A member of my immediate family is very likely at higher life threating risk from COVID-19. Others in the community have older parents, grandparents, and relatives in their midst as well. Therefore, the passive policy of leaving these facilities open threatens my family and others. We rope off damaged playground equipment and holes for fear of injury that would be far less than might be had by this disease. What possible excuse could be given for them remaining open when in this case the consequences are life threatening while playground equipment is roped off for fear of a twisted ankle?
This pandemic has caused hardship to a large number of local businesses whose proprietors are neighbors and friends. Some of those can pray for survival on a shoestring because they are “essential.” Some cannot operate at all. Why should those activities of my letter which have a commercial component (i.e. golfing) be given a pass while they flaunt public health while other businesses suffer for being good citizens and following rules that help us end this deadly spread?
I sincerely hope that swift action is the result. I sincerely hope that the reaction is not to “talk about it,” to be “thanked for input” or for “passing on concerns.” Now is the time to act and the responsible action is closure of these facilities.
Governor Cuomo of New York said in an address last week, “you are living a moment in history. This is going to be one of those moments they are going to write about and they're going to talk about for generations…. This is a moment that forges character, forges people, changes people, make them stronger, make them weaker.” You are living a moment where small decisions can equal life or death. While this may be a short term an inconvenience to a few, this action may save lives lasting decades.
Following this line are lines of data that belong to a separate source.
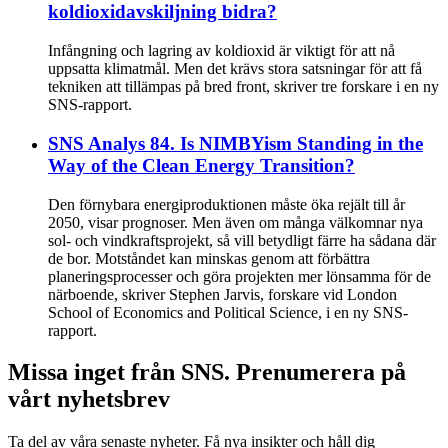
koldioxidavskiljning bidra?
Infångning och lagring av koldioxid är viktigt för att nå
uppsatta klimatmål. Men det krävs stora satsningar för att få
tekniken att tillämpas på bred front, skriver tre forskare i en ny
SNS-rapport.
SNS Analys 84. Is NIMBYism Standing in the
Way of the Clean Energy Transition?
Den förnybara energiproduktionen måste öka rejält till år
2050, visar prognoser. Men även om många välkomnar nya
sol- och vindkraftsprojekt, så vill betydligt färre ha sådana där
de bor. Motståndet kan minskas genom att förbättra
planeringsprocesser och göra projekten mer lönsamma för de
närboende, skriver Stephen Jarvis, forskare vid London
School of Economics and Political Science, i en ny SNS-
rapport.
Missa inget från SNS. Prenumerera på
vårt nyhetsbrev
Ta del av våra senaste nyheter. Få nya insikter och håll dig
Your failure to act or to act slowly will endanger lives. You and I will never know if someone touches a handrail in a playground or comes to close to someone at a golf course and then passes this virus onto someone who then passes it onto another who becomes a fatality in this crisis. However, you can do the right thing by cutting off that possibility and you can do it today.
Close these facilities within the limits of the City of Richardson and do it today.